The right to data portability. If our right to process your personal data is based on either your consent or performance of a contract with you, you have the right to request to have the data concerning you that you provided to us transferred to another data controller (so-called data portability). One condition for data portability is that the transfer is technically feasible and can be carried out by automated means.

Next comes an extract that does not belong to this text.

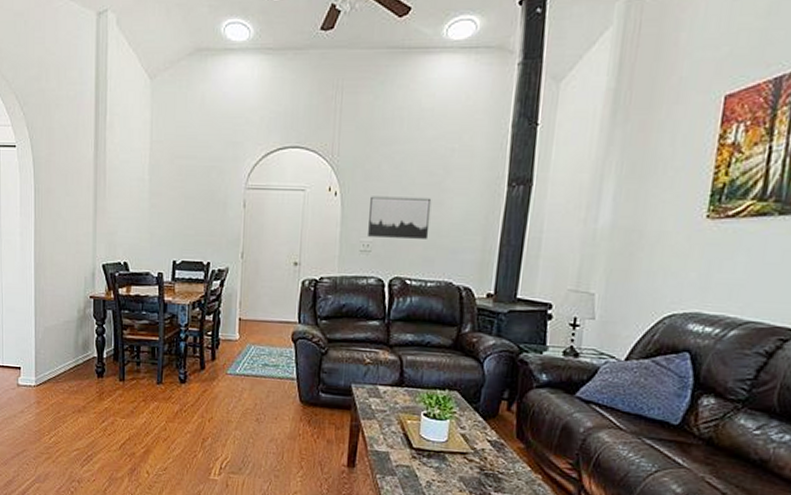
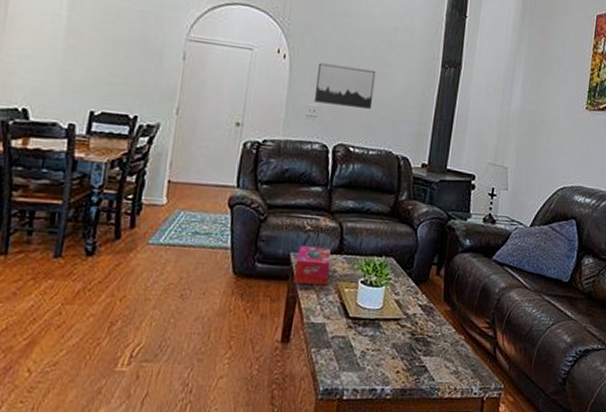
tissue box: none [355,378,392,417] -> present [293,246,331,286]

You have the right at all times to submit a complaint about the processing of personal data to the Swedish Data Protection Authority.
We have adapted our website and our routines to reflect the General Data Protection Regulation (GDPR). Among other things, this means we do not save sensitive personal data without obtaining consent, we do not transfer personal data, and we have clear rules and routines for how we save personal data, why we do so and for how long we save them. We also ensure that we do not save them longer than necessary.
Gullers Trading may use third parties, including Matomo and Google Analytics, to analyse and optimise the traffic to and on our website. Gullers Trading may also use third parties, e.g. Facebook and Instagram, to be able to tailor marketing to you.
We use all our statistics in anonymous and aggregate form. This means we do not generate information on individual users but only on traffic and traffic providers.
All visitors have the right not to allow cookies, but there is a risk that the website will not behave correctly if cookies are not accepted. All web browsers can be set so as not to accept cookies. This is usually done under Settings in the browser.